Video Game Modes: A new way to think about products and customers
A product development framework I’ve been thinking through lately
I’ve been getting back into video games recently and this re-emerging habit has caused me to think about video game modes as a product development framework. The typical video game modes are Easy, Medium And Hard. The specific names of the modes may vary from game to game, but they generally map to these difficulty levels.
If you’ve ever played a video game, you know that these game modes describe the skills and experiences necessary to beat the video game on that mode. Easy mode tends to offer more lives and less intense gameplay, Medium intensifies the gameplay and so and so forth. As you master the video game on one game mode, you’re incentivized to play it again at the next highest mode.
Due to increased gaming, I’m seeing a connection between how video game designers design games with varying game modes and how great product development teams should be thinking about building their software products for customers with varying skill-sets and experience levels. If you have customers of varying skill-sets and experience levels, you should try building your products from the lens of video game modes.
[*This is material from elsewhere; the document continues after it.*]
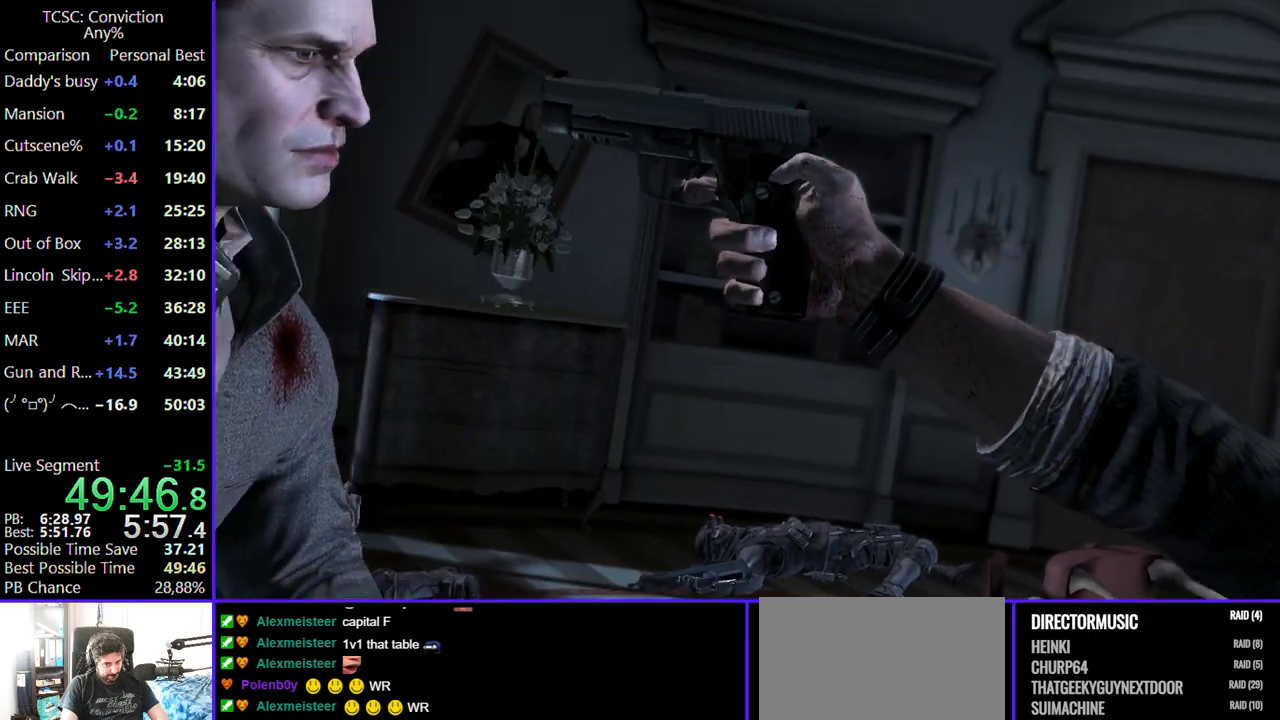
{"keys": [], "mouse": [], "events": [[84, "mouse_left", "up"], [167, "mouse_left", "down"], [267, "mouse_left", "up"], [367, "mouse_left", "down"], [450, "mouse_left", "up"]]}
Frameworks and Opportunities
What does it look like to build products or features using the “Video Game Modes” framework? Here’s an example:
Easy - educate your customers that are new to your product and industry and give them guardrails. New things can be daunting.
Medium - help your customers level up in expertise and goal-setting.
Hard - fix gaps in established workflows & optimize for outcomes. Don't be a bottleneck!
One thing product development teams tend to do is build for a core customer who has a certain level of skill and industry experience. As the company, its products and customers scale, the level of skill and industry experience needed to adeptly use the company’s products grows in parallel. This is known as going upmarket. Most successful B2B companies go down this path in search of growth opportunities.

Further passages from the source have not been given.